In consumer products, this trend of accelerating trade spend at the expense of margins will continue as branded companies look to gain scale and negotiating leverage with retailers, while also enhancing their scale to drive productivity.
In Technology, transformative deals are the goal and “the battle over the data center and end-to-end services continues to drive the larger players.” Smaller players with intellectual property that can be leveraged will be a fit for large technology companies. Simultaneously, there will be consolidation of smaller and weaker companies, with a particular highlight on semiconductors.
PwC expects Energy M&A to continue with stronger balance sheets looking to buy smaller assets, and natural gas is expected to be a highlight in M&A.
Financial services will likely see regional bank consolidation, and a focus will be on the asset management sector.

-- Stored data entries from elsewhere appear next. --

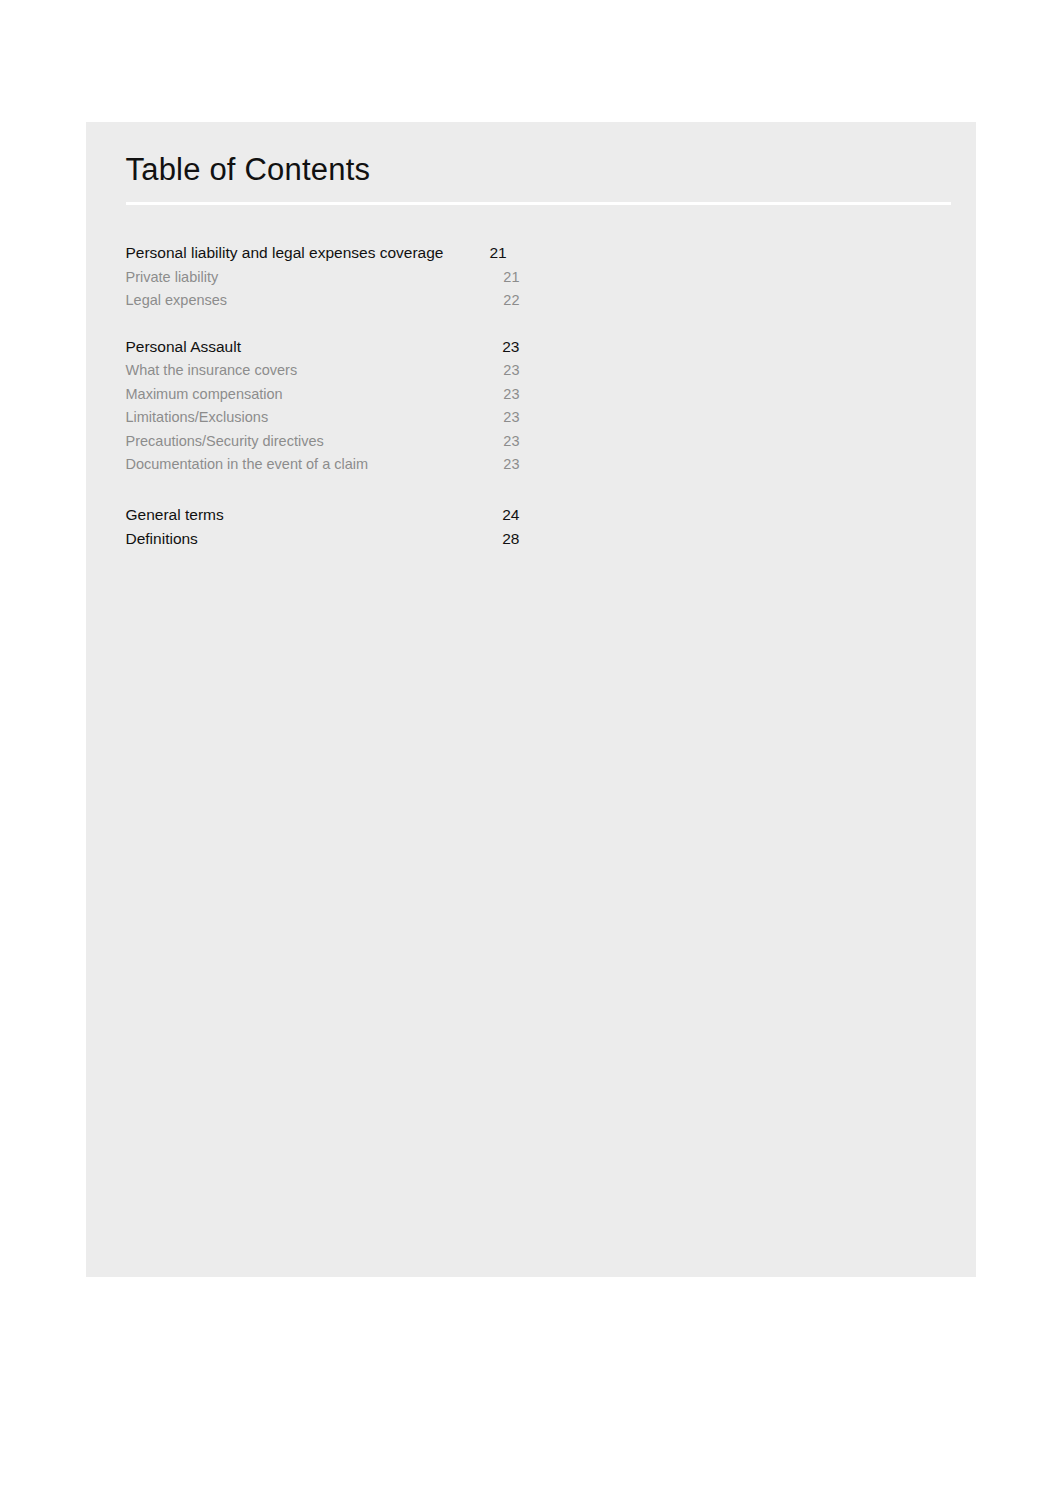Table of Contents
| Personal liability and legal expenses coverage | 21 |
| Private liability | 21 |
| Legal expenses | 22 |
| Personal Assault | 23 |
| What the insurance covers | 23 |
| Maximum compensation | 23 |
| Limitations/Exclusions | 23 |
| Precautions/Security directives | 23 |
| Documentation in the event of a claim | 23 |
| General terms | 24 |
| Definitions | 28 |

In healthcare, consolidation is expected to accelerate in the services, managed care and pharma sectors after the reform has been passed as a way to trim costs and boost productivity. Noted as well was pharma buying smaller targets outside of government such as consumer product, animals, vaccines, and biologics (biotech).
In media and entertainment, strategic buyers are expected to focus on content and distribution buyouts, as well as opportunities in new media.
On the IPO front, there is expected to be more private equity firms continuing to pursue exiting portfolio companies through IPOs in 2010. That is on the heels of Q4-2009 being the most active private equity IPO-exit strategy since 2007. The big question, and risk, is of course a double-dip. As long as no significant equity market correction occurs, PwC is looking for IPO activity to gain in 2010.
Keep in mind that this is just one firm’s outlook on the IPO climate and the M&A climate. Much of this makes sense though. Our own discussions with investors and industry professionals does not expect that M&A will dry up. After all, it was just a month ago that we saw tech giants had $265 billion in cash for deals.